→ **Instructions to follow**
In the piece on music festival season, which three festivals are named as rolling out their line-ups?

→ **Reading text**
(begin)

Coachelleagafest: The Ups and Downs of Music Festival Season

funny-musicfest

Similar to your friend’s first cat or a screenshot of their 7-day weather forecast pre-vacation, there’s another time of year you can expect to have your social media flooded with sometimes unwelcome promotion and commentary: the season of music festival line-up releases. We know it well; the month when international festival organizers firm up the summer’s hottest line-ups, sending people into a gasping frenzy while they sit at their desk and hope for more Facebook likes on their “breaking” line-up status update, credit card clutched in sweaty palm, praying for the box office to open so they can re-post about the impossible tickets they’ve secured. We’ve all been a bit of this person.

Now, it’s a tough season to come to terms with. While we so look forward to the warm nights, new friends and near silly collection of superstar musicians in one place – as the line-ups for the likes of Coachella, Osheaga and Bonnaroo roll out, the music-loving stress and FOMO resulting from being denied a ticket within 25 seconds of the open box office feels paralysing. Then again, if you’re one of the lucky few who can break the internet and comfortably toss down $300 – with realistically every assurance you’re going to get bang for your buck – you’re guaranteed a ticket to the time of your life in a place where the beer runs cold and the hipsters run free. Whether you make it to the momentous musical events of summer 2013 or not, here’s a list of some of the ups and downs to weigh while you drool over that colourful poster:

UP: You’re bound to have the time of your life and you only live once, regardless of every “down” I’m about to list below. With every “down,” you can add this statement to the end of the sentence to cushion the blow.

DOWN: The cost. The average ticket prices for these weekend or week-long festivals are well into the hundreds, and if you’re from out of town, that number hardly factors in three meals a day, room and board, plenty o’ booze and transportation to and from said music festival. Kiss goodbye a month’s rent.

UP: The sheer number of musicians these festivals manage to cram into one line-up can be borderline bananas. I have every recollection of wandering through festival line-ups that felt surreal. It’s some kind of miraculous to stroll from one grassy stretch to the next, stumbling upon three musical legends in a matter of minutes.

DOWN: Festival organization and communication can be a damper if done wrong and/or ambiguously, and the rules can be super confusing. Do I need a yellow or blue wristband? Can I just walk in to a bar with a band playing during music week? Cover? Each year, the same questions go on and on. Also, nothing is worse than a programmer who doesn’t understand diversifying a given festival time slot, so that two bands who would entice a similar demographic or fan base don’t overlap. Don’t put Fogerty at the same time as Frampton, Black Keys around Jack White or The Hip near Blue Rodeo – tears will flow and ankles will twist while we try to sprint back and forth.

(end)

→ **Material**
(begin)

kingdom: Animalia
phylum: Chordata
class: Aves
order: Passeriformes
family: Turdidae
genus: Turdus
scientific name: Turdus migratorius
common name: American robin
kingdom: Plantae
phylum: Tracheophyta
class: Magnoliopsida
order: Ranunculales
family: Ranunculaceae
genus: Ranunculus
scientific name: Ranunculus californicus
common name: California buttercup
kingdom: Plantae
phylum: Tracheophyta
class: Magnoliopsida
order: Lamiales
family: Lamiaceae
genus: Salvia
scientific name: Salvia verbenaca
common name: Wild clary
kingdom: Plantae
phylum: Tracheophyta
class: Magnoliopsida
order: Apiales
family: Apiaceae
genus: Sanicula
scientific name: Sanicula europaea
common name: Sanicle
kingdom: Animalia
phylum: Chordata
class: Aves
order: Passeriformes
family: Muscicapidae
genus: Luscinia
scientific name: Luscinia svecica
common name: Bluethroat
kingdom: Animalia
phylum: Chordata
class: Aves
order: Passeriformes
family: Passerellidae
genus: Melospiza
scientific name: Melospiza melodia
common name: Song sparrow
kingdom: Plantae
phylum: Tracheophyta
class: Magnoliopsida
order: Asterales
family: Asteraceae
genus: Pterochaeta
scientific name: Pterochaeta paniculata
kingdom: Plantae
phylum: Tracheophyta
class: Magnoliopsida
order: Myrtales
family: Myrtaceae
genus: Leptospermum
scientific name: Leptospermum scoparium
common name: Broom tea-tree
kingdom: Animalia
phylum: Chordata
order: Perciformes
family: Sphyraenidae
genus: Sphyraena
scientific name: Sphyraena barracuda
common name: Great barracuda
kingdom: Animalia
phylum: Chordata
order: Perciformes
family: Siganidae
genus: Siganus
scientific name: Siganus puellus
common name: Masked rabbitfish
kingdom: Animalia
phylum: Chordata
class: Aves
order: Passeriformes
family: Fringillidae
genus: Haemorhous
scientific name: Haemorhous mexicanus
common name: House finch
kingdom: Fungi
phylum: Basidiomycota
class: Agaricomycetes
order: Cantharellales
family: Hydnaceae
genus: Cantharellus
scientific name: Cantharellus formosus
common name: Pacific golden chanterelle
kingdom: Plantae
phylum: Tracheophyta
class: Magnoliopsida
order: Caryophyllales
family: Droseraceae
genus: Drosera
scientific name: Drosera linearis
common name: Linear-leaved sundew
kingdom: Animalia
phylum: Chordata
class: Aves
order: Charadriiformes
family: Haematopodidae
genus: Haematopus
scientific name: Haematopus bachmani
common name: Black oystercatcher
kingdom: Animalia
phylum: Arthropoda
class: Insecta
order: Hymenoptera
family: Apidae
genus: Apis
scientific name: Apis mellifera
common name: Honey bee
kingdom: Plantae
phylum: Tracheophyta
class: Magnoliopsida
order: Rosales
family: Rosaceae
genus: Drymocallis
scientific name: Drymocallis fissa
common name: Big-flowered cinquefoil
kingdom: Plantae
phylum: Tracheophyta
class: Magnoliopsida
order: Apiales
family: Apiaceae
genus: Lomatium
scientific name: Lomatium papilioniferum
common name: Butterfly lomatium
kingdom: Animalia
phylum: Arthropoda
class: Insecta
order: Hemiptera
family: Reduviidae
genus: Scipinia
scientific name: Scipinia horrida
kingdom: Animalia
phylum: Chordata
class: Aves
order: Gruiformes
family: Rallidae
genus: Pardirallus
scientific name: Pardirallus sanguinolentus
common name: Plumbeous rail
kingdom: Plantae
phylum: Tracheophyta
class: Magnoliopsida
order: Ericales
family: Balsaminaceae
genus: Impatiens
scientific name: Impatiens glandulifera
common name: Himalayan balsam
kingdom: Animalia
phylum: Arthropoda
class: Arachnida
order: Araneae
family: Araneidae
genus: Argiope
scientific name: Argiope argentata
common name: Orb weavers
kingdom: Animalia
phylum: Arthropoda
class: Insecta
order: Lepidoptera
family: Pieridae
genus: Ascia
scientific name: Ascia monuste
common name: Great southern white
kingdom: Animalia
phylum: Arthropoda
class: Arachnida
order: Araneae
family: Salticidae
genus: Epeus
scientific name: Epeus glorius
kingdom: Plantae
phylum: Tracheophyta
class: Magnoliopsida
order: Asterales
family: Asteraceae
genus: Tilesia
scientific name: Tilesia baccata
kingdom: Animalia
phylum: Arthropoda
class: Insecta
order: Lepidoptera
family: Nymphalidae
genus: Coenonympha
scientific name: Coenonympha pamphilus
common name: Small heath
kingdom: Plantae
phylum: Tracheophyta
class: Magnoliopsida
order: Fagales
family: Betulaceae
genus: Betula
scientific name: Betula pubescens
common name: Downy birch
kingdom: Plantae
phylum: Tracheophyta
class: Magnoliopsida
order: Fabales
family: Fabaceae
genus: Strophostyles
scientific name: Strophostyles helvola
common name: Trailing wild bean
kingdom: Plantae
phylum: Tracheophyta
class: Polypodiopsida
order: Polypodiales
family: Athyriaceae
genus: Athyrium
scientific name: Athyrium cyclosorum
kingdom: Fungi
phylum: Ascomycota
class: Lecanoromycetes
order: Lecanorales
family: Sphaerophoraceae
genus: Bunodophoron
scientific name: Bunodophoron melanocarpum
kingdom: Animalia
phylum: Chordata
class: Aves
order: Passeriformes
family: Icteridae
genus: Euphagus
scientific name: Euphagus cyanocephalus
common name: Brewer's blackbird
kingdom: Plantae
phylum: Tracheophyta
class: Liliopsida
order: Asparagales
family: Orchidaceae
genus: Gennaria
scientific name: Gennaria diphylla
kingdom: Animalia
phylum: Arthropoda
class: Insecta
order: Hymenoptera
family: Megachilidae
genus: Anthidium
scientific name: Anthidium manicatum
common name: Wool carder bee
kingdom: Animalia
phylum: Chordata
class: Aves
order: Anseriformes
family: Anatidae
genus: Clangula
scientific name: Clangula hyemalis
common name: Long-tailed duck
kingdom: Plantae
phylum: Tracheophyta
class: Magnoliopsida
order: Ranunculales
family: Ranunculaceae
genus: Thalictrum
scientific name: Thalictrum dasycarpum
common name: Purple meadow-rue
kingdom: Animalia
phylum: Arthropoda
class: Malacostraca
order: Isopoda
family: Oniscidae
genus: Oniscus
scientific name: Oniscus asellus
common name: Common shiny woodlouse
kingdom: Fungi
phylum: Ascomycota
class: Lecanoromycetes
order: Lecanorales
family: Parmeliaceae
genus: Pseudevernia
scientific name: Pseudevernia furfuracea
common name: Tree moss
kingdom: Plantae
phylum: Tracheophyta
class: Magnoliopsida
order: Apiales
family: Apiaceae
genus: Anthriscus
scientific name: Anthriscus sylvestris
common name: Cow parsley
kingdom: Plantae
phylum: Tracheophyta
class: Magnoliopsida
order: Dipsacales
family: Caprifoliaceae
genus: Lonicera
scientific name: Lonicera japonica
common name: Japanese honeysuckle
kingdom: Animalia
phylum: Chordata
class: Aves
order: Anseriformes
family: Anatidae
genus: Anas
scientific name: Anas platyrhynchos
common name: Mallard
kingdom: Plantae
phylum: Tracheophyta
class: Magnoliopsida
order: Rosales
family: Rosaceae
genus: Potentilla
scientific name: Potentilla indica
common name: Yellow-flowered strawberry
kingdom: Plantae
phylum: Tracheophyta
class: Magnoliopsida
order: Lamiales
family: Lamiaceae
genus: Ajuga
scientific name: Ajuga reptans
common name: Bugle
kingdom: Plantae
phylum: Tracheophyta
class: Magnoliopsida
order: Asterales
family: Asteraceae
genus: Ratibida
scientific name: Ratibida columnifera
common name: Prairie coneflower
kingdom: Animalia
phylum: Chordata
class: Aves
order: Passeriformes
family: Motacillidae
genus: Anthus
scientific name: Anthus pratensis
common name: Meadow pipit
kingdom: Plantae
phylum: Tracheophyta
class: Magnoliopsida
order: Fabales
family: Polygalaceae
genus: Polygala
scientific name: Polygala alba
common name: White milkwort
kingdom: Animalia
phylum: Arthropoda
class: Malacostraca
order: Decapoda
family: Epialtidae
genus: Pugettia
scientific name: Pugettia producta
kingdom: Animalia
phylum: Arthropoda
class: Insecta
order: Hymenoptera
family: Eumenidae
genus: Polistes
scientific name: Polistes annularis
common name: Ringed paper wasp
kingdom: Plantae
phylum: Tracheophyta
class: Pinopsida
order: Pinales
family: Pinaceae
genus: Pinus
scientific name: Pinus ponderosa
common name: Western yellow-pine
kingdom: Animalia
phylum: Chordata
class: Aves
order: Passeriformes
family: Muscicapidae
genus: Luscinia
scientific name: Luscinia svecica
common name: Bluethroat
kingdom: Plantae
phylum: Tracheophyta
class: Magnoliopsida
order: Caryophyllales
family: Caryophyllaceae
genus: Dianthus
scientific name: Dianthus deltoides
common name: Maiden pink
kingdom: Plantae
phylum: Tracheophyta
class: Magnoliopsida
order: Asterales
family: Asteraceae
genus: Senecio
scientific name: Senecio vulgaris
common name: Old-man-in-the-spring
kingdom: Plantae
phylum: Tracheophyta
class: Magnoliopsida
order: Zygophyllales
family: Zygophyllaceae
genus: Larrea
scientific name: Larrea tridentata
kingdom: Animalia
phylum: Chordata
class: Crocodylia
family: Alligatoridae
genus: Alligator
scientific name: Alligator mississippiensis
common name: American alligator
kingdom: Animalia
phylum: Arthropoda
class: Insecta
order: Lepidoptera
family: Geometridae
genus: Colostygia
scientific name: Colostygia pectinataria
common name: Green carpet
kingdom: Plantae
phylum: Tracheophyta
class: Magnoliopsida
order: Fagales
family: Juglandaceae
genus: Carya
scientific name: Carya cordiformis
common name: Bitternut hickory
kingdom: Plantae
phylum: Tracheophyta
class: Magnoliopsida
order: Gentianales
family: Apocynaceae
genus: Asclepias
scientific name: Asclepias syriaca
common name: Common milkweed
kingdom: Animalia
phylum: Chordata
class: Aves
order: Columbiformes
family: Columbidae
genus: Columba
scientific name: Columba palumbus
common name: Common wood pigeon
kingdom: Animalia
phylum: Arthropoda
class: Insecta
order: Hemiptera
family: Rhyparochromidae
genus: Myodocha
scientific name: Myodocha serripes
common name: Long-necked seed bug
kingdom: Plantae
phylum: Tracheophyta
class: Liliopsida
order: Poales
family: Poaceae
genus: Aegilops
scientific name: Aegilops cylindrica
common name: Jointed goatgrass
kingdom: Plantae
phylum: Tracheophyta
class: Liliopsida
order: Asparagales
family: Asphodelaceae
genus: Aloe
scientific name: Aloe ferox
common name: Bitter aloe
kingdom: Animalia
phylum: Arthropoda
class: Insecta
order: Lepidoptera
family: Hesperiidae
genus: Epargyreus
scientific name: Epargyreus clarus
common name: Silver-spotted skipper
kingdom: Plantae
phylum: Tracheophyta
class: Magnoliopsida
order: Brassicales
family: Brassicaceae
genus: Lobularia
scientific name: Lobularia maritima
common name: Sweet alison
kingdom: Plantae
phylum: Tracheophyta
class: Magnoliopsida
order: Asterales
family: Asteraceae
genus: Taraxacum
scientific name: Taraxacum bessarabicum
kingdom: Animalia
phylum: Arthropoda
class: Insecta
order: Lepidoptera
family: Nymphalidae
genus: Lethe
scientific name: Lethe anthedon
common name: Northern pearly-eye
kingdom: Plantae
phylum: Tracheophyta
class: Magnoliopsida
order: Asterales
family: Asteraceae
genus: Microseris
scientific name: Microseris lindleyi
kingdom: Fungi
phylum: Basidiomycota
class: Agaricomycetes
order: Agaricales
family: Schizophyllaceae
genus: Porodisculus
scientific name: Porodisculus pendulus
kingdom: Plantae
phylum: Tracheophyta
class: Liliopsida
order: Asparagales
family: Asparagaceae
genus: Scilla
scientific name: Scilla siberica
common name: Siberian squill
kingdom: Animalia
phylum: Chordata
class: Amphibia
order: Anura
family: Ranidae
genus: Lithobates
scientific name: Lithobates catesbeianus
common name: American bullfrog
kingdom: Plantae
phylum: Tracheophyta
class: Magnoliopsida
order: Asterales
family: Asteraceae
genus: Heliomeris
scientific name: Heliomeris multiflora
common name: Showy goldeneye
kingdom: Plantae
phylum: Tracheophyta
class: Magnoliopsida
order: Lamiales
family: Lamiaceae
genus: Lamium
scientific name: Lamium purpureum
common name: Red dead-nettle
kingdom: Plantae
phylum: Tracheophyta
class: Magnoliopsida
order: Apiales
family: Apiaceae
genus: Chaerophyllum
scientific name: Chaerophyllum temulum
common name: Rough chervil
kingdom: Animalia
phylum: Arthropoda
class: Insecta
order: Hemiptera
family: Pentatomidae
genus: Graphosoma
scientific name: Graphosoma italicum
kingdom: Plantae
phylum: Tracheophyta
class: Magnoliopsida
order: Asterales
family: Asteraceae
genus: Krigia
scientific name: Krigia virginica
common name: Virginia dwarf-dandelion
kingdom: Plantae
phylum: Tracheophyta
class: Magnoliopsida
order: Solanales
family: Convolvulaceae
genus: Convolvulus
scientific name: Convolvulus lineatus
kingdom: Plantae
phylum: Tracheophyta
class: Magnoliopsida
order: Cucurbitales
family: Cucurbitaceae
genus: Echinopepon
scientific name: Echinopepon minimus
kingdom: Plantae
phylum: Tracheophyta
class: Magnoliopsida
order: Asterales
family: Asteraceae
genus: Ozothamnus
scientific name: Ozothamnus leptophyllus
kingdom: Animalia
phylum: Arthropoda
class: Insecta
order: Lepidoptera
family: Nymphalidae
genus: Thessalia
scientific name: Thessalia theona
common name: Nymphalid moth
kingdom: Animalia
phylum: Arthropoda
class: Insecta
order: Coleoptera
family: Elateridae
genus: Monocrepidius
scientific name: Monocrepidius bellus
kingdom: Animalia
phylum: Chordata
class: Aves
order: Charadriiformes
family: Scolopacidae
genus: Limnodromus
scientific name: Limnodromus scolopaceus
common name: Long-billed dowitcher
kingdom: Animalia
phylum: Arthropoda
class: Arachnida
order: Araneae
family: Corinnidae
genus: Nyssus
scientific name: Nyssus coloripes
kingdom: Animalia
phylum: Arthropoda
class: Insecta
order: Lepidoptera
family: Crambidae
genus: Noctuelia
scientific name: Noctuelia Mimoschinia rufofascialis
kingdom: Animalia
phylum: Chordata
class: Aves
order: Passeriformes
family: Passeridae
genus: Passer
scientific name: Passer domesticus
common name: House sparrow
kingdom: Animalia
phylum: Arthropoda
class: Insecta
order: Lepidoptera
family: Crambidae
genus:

(end)

→ **Answer**
Coachella, Osheaga and Bonnaroo.